Aus den vorgenannten Gründen ist der Senat der Ansicht, dass die Berufung keine Aussicht auf Erfolg hat.
III.
1. Aufgrund obiger Ausführungen regt der Senat aus Kostengründen – eine Rücknahme der Berufung würde zu einer Kostenersparnis in Höhe von zwei Gerichtsgebühren führen, Nr. 1222 des Kostenverzeichnisses – an, die Berufung zurückzunehmen.
2. Den Streitwert für das Berufungsverfahren beabsichtigt der Senat auf der Grundlage der Berufgungsanträge und der diesbezüglichen Wertangaben des Klägers (Bl. 151/153), wie das Erstgericht, auf bis zu 2.500.000,00 € festzusetzen.
3. Zu diesen Hinweisen können die Parteien binnen der oben gesetzten Frist Stellung nehmen.
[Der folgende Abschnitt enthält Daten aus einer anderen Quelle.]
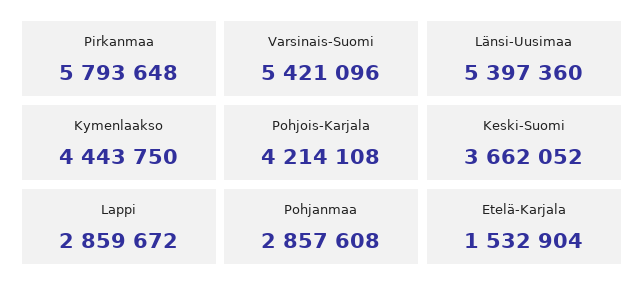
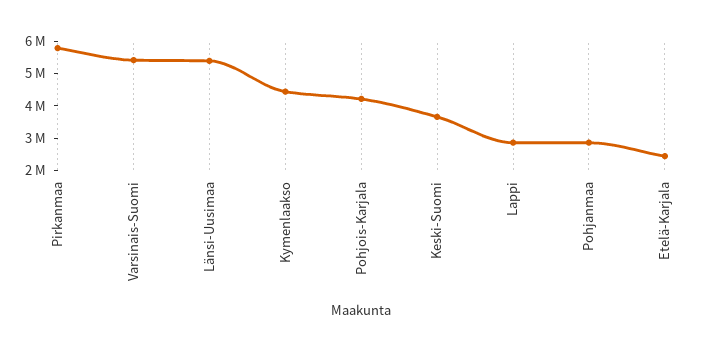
Etelä-Karjala: 1532904 -> 2500000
Der Senat soll nach der gesetzlichen Regelung die Berufung unverzüglich durch Beschluss zurückweisen, wenn sich Änderungen nicht ergeben. Es wird ausdrücklich darauf hingewiesen, dass mit einer einmaligen Verlängerung der Frist zur Stellungnahme zu diesem Hinweisbeschluss nur in absoluten Ausnahmefällen und bei Glaubhaftmachung triftiger Gründe – wozu im Allgemeinen nicht eine nur allgemein geltend gemachte Arbeitsüberlastung zählt – gerechnet wer den kann (OLG Rostock OLGR 2004, 127 ff.).